Et d'abord, pourquoi " lampe " ? Mais tout simplement parce que la première triode, la T.M. éclaire, son filament en tungstène chauffé sous 4 Volts et consommant 0,7 Ampères, donne une petite lueur que connaissent bien les poilus de 1917 qui dans les tranchées on eu l'occasion de se servir du fameux amplificateur " 3 Ter ".

 

III.1 - 1922 : LA T.M. AU PUBLIC

La lampe T.M. (Télégraphie Militaire), la " loupiote " qui a rendu d'inestimables services pendant la guerre, la voici dans le domaine public, mais son prix d'achat de l'ordre de 22 à 25 Frs 1922 fait souvent reculer l'amateur, sa durée de vie qui va de 90 à 100 heures n'est pas pour l'encourager.

Et pourtant, qu'il serait agréable d'amplifier à la sortie de notre poste à galène, pour mieux entendre, surtout dans la journée.

Et le voici monté cet amplificateur basse fréquence à 1 lampe, à la sortie duquel le casque va nous donner une première notion de puissance de réception l'écoute " casque sur table ".

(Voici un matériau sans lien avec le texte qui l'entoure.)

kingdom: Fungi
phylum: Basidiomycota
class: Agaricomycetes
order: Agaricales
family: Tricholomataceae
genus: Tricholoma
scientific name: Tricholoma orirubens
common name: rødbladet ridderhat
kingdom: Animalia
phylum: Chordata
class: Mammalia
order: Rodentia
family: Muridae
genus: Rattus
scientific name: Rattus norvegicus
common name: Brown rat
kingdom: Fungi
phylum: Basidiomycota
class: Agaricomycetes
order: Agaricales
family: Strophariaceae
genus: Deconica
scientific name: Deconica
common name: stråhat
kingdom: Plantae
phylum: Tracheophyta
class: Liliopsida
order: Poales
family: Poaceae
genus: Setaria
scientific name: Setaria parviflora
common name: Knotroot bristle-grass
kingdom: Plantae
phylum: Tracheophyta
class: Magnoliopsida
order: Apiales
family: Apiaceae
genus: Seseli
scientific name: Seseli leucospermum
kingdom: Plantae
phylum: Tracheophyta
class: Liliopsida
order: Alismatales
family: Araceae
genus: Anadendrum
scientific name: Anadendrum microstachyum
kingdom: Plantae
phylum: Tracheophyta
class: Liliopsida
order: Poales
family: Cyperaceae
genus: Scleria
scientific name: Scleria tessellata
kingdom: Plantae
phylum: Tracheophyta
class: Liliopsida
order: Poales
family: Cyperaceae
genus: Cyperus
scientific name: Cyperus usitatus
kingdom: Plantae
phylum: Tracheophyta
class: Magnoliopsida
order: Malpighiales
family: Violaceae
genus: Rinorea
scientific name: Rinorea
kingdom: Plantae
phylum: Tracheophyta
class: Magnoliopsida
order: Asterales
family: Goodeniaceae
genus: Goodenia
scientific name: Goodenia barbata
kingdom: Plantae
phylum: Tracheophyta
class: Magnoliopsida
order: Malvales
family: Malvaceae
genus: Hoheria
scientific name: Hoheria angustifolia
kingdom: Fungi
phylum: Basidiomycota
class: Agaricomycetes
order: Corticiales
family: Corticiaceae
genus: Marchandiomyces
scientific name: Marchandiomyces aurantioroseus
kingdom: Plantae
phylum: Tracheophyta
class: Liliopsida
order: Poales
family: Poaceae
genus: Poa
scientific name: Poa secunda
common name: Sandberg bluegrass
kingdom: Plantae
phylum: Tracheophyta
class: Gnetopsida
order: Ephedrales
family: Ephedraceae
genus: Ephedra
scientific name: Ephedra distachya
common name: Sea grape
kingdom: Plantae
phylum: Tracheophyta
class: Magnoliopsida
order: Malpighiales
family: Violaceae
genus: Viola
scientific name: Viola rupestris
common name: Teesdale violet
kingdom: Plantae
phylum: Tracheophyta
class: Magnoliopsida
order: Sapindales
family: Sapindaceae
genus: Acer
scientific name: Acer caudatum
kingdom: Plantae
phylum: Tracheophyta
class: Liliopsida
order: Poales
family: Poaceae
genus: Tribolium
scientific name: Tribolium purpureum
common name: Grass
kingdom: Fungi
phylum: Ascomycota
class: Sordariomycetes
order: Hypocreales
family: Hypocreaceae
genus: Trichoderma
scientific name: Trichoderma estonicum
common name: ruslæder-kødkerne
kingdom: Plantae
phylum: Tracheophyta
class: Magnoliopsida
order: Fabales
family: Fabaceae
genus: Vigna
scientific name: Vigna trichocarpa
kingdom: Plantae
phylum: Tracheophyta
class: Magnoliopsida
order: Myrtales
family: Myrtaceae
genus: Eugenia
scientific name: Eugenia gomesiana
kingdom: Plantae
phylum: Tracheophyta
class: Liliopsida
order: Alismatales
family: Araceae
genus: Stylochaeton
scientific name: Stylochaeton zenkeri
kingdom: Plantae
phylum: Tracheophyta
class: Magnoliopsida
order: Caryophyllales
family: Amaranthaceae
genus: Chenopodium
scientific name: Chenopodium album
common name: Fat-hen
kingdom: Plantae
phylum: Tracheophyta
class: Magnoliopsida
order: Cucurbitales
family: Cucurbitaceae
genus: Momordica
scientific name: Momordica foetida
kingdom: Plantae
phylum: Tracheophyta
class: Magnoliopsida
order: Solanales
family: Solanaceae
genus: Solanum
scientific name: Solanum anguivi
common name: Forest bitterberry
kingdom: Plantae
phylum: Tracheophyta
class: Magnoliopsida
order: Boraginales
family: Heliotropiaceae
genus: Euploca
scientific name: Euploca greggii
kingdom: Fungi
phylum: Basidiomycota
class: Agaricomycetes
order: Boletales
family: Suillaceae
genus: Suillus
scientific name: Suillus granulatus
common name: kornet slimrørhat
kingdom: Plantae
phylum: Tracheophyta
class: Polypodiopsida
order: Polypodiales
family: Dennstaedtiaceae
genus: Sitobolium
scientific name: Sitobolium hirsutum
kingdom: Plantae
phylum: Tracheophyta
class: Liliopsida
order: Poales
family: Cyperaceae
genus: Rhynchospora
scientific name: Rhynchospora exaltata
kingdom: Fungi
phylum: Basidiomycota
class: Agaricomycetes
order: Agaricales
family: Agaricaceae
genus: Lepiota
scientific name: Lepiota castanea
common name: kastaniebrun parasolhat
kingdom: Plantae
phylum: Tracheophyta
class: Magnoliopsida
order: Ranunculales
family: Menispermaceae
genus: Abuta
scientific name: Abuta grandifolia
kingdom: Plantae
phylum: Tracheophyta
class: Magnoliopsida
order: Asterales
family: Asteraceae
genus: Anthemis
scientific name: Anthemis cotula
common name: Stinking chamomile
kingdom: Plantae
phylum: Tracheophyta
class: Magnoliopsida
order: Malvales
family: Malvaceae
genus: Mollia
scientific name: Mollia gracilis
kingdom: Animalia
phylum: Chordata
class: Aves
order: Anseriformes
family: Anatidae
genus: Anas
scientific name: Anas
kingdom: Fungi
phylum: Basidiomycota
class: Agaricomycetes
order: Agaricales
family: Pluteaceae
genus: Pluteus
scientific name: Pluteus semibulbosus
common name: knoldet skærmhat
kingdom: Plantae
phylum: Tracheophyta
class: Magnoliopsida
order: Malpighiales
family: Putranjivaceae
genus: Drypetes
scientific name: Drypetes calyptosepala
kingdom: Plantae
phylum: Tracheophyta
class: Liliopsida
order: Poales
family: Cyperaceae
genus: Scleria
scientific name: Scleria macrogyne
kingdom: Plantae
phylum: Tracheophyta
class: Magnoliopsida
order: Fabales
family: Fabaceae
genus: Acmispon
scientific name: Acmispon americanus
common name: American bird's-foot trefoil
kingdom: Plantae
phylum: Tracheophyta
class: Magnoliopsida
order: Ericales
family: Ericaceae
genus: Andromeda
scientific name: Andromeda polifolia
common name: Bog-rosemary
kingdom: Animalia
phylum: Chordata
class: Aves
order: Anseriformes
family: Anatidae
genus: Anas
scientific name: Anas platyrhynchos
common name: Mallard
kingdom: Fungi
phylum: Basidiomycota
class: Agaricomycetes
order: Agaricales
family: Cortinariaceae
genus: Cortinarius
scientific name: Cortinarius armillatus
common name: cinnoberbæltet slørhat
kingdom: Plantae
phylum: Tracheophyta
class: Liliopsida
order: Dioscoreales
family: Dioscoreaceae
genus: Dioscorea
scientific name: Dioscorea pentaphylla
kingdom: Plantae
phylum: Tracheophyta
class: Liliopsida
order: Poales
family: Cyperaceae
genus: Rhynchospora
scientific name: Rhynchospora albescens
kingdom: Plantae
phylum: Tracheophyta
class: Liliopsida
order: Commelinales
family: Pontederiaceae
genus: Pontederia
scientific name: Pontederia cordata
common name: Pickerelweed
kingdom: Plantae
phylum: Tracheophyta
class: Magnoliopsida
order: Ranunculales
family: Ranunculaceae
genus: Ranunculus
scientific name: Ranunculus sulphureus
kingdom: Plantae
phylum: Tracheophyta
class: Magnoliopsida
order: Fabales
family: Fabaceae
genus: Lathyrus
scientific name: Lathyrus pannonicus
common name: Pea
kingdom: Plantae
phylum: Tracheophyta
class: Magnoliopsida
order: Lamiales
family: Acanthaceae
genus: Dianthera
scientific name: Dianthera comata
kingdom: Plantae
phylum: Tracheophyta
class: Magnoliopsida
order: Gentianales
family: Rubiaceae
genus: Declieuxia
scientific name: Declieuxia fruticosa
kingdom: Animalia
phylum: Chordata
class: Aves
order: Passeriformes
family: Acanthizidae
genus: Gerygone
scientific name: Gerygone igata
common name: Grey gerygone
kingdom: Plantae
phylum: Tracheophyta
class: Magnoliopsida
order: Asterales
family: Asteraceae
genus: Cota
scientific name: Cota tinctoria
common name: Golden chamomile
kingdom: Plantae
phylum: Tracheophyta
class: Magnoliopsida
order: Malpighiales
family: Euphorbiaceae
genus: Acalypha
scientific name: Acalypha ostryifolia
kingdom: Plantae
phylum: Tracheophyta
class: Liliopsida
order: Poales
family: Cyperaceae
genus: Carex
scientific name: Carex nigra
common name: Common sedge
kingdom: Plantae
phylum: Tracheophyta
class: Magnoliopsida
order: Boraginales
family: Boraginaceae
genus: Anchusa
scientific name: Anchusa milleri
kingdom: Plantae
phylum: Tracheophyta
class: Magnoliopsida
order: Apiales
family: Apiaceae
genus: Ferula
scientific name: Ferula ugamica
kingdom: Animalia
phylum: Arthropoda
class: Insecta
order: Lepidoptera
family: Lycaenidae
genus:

Des amateurs chevronnés construisent dès 1921/22 des postes à 4 ou 5 lampes, mais la consommation en courant de chauffage de ces lampes reste le problème numéro 1.

On essaie de tourner la difficulté en alimentant les lampes séparément à grand renfort de rhéostats ou encore en mettant hors service la " lampe détectrice " (une lampe de moins à chauffer), la bonne galène étant suffisante pour cette fonction. Même à régime réduit, si l'on peut dire, la consommation avec les T.M. est encore exagérée et les accus sont vite " à plat ".

La lampe T.M. fabriquée dès le début de la grande guerre voit sa production passer en 1918 à 1000 unités par jour.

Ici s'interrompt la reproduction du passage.